[Human pose keypoint data]
________

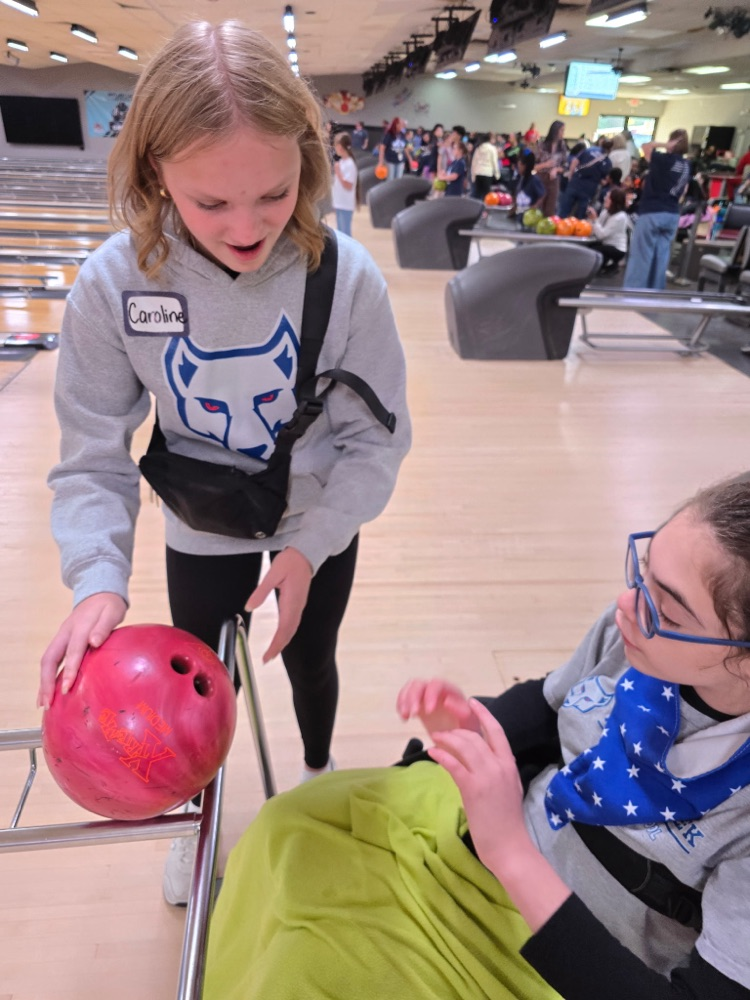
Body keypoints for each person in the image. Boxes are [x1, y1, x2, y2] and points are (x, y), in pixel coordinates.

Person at [39, 20, 411, 905]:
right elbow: (92, 451)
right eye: (210, 204)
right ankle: (200, 827)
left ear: (308, 169)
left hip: (312, 514)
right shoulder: (115, 285)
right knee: (192, 687)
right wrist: (97, 577)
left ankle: (318, 776)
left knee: (311, 654)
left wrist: (312, 543)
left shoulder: (348, 278)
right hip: (199, 519)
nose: (247, 227)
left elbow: (376, 441)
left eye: (275, 194)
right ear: (154, 173)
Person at [203, 475, 750, 1000]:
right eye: (642, 570)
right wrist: (470, 726)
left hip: (565, 957)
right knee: (289, 825)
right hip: (487, 849)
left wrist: (509, 851)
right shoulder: (628, 632)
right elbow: (548, 703)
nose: (628, 604)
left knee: (308, 970)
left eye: (666, 606)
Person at [623, 129, 691, 290]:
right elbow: (685, 189)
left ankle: (634, 293)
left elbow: (645, 146)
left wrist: (664, 145)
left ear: (672, 142)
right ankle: (655, 292)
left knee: (642, 254)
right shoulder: (687, 165)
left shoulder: (663, 160)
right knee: (661, 256)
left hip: (653, 211)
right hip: (672, 213)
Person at [557, 136, 613, 219]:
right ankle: (577, 228)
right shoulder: (607, 161)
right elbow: (604, 180)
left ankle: (560, 225)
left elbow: (575, 161)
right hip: (589, 187)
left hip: (576, 181)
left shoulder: (590, 150)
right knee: (581, 213)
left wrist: (571, 175)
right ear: (611, 149)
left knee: (564, 208)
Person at [587, 187, 630, 274]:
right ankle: (603, 265)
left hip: (616, 248)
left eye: (608, 197)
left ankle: (610, 264)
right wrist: (590, 222)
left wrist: (594, 220)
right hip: (606, 243)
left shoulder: (620, 217)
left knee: (595, 250)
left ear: (614, 201)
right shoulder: (605, 212)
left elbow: (602, 234)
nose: (605, 199)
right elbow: (597, 229)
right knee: (587, 246)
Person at [533, 120, 568, 217]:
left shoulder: (562, 146)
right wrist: (545, 165)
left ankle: (547, 226)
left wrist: (556, 169)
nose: (563, 133)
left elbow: (565, 166)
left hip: (554, 180)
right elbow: (533, 166)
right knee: (537, 203)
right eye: (562, 130)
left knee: (551, 206)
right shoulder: (541, 145)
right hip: (540, 178)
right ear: (555, 131)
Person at [331, 131, 357, 237]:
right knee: (340, 233)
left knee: (345, 233)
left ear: (341, 147)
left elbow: (348, 185)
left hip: (346, 204)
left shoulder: (350, 164)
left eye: (336, 146)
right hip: (339, 202)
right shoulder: (342, 162)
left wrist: (338, 173)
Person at [511, 150, 545, 219]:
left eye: (519, 165)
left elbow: (542, 195)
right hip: (519, 214)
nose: (518, 168)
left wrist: (534, 207)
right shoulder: (520, 178)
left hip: (529, 217)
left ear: (525, 166)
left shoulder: (534, 180)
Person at [470, 132, 500, 201]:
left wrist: (473, 175)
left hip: (478, 172)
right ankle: (485, 210)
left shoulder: (478, 148)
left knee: (477, 193)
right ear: (490, 139)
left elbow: (474, 162)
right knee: (486, 195)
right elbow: (494, 162)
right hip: (487, 173)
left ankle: (476, 210)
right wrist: (497, 174)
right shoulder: (492, 148)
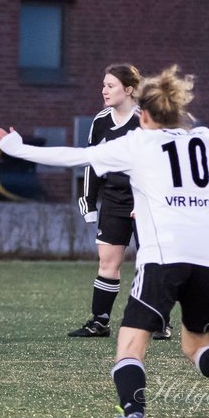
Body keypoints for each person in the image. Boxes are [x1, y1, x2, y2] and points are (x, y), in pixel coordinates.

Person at [0, 67, 209, 418]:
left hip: (164, 258)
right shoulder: (204, 141)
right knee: (196, 344)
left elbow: (76, 156)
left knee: (130, 345)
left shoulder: (138, 144)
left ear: (144, 115)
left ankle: (134, 414)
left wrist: (17, 148)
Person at [70, 64, 143, 339]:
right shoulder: (101, 120)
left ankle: (159, 321)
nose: (104, 90)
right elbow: (92, 162)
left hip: (145, 202)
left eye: (110, 85)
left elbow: (160, 166)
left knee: (152, 264)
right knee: (107, 262)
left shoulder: (146, 120)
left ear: (129, 89)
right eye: (104, 85)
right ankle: (99, 321)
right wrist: (88, 201)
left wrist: (149, 202)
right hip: (113, 201)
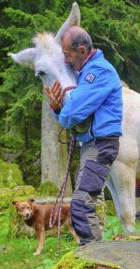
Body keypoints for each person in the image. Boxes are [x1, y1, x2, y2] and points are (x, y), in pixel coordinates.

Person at [44, 26, 122, 246]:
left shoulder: (98, 72)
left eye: (68, 55)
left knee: (80, 205)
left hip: (100, 146)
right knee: (83, 202)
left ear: (82, 50)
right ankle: (91, 255)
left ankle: (93, 257)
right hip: (92, 146)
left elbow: (72, 113)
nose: (66, 60)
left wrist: (61, 111)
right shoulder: (86, 72)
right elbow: (68, 113)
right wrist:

________

• **WHAT THE TASK REQUIRES**
Could you copy the data above exactly, leaving the pictures out?

• **EXPECTED OUTPUT**
Body keypoints for each person in the image. Boxes are [x1, y1, x2, y2] and points are (x, y), in pixel coordinates.

Person at [39, 20, 411, 905]:
right elbow: (92, 451)
right eye: (210, 204)
right ankle: (200, 827)
left ear: (308, 169)
left hip: (312, 514)
right shoulder: (115, 285)
right knee: (192, 687)
right wrist: (97, 577)
left ankle: (318, 776)
left knee: (311, 654)
left wrist: (312, 543)
left shoulder: (348, 278)
right hip: (199, 519)
nose: (247, 227)
left elbow: (376, 441)
left eye: (275, 194)
right ear: (154, 173)
Person at [203, 475, 750, 1000]:
right eye: (642, 570)
right wrist: (470, 726)
left hip: (565, 957)
right knee: (289, 825)
right hip: (487, 849)
left wrist: (509, 851)
right shoulder: (628, 632)
right elbow: (548, 703)
nose: (628, 604)
left knee: (308, 970)
left eye: (666, 606)
Person at [623, 129, 691, 290]:
right elbow: (685, 189)
left ankle: (634, 293)
left elbow: (645, 146)
left wrist: (664, 145)
left ear: (672, 142)
right ankle: (655, 292)
left knee: (642, 254)
right shoulder: (687, 165)
left shoulder: (663, 160)
right knee: (661, 256)
left hip: (653, 211)
right hip: (672, 213)
Person at [557, 136, 613, 219]:
right ankle: (577, 228)
right shoulder: (607, 161)
right elbow: (604, 180)
left ankle: (560, 225)
left elbow: (575, 161)
right hip: (589, 187)
left hip: (576, 181)
left shoulder: (590, 150)
right knee: (581, 213)
left wrist: (571, 175)
right ear: (611, 149)
left knee: (564, 208)
Person at [587, 187, 630, 274]:
right ankle: (603, 265)
left hip: (616, 248)
left eye: (608, 197)
left ankle: (610, 264)
right wrist: (590, 222)
left wrist: (594, 220)
right hip: (606, 243)
left shoulder: (620, 217)
left knee: (595, 250)
left ear: (614, 201)
right shoulder: (605, 212)
left elbow: (602, 234)
nose: (605, 199)
right elbow: (597, 229)
right knee: (587, 246)
Person at [533, 120, 568, 217]:
left shoulder: (562, 146)
right wrist: (545, 165)
left ankle: (547, 226)
left wrist: (556, 169)
nose: (563, 133)
left elbow: (565, 166)
left hip: (554, 180)
right elbow: (533, 166)
right knee: (537, 203)
right eye: (562, 130)
left knee: (551, 206)
right shoulder: (541, 145)
right hip: (540, 178)
right ear: (555, 131)
Person at [331, 131, 357, 237]:
right knee: (340, 233)
left knee: (345, 233)
left ear: (341, 147)
left elbow: (348, 185)
left hip: (346, 204)
left shoulder: (350, 164)
left eye: (336, 146)
right hip: (339, 202)
right shoulder: (342, 162)
left wrist: (338, 173)
Person at [511, 150, 545, 219]:
left eye: (519, 165)
left elbow: (542, 195)
right hip: (519, 214)
nose: (518, 168)
left wrist: (534, 207)
right shoulder: (520, 178)
left hip: (529, 217)
left ear: (525, 166)
left shoulder: (534, 180)
Person at [470, 132, 500, 201]:
left wrist: (473, 175)
left hip: (478, 172)
right ankle: (485, 210)
left shoulder: (478, 148)
left knee: (477, 193)
right ear: (490, 139)
left elbow: (474, 162)
right knee: (486, 195)
right elbow: (494, 162)
right hip: (487, 173)
left ankle: (476, 210)
right wrist: (497, 174)
right shoulder: (492, 148)
Body keypoints for each person in the image. Boxes are [x1, y1, x2, y2] and points are (x, y), in pixel coordinates.

Person at [0, 67, 209, 418]:
left hip: (164, 258)
right shoulder: (204, 141)
right knee: (196, 344)
left elbow: (76, 156)
left knee: (130, 345)
left shoulder: (138, 144)
left ear: (144, 115)
left ankle: (134, 414)
left wrist: (17, 148)
Person at [70, 64, 143, 339]:
right shoulder: (101, 120)
left ankle: (159, 321)
nose: (104, 90)
right elbow: (92, 162)
left hip: (145, 202)
left eye: (110, 85)
left elbow: (160, 166)
left knee: (152, 264)
right knee: (107, 262)
left shoulder: (146, 120)
left ear: (129, 89)
right eye: (104, 85)
right ankle: (99, 321)
right wrist: (88, 201)
left wrist: (149, 202)
right hip: (113, 201)
Body keypoints for each person in the image. Boxes are [x1, y1, x2, y2] and points are (x, y), in pixel coordinates.

Person at [44, 26, 122, 246]:
left shoulder: (98, 72)
left eye: (68, 55)
left knee: (80, 205)
left hip: (100, 146)
right knee: (83, 202)
left ear: (82, 50)
right ankle: (91, 255)
left ankle: (93, 257)
right hip: (92, 146)
left elbow: (72, 113)
nose: (66, 60)
left wrist: (61, 111)
right shoulder: (86, 72)
right elbow: (68, 113)
right wrist:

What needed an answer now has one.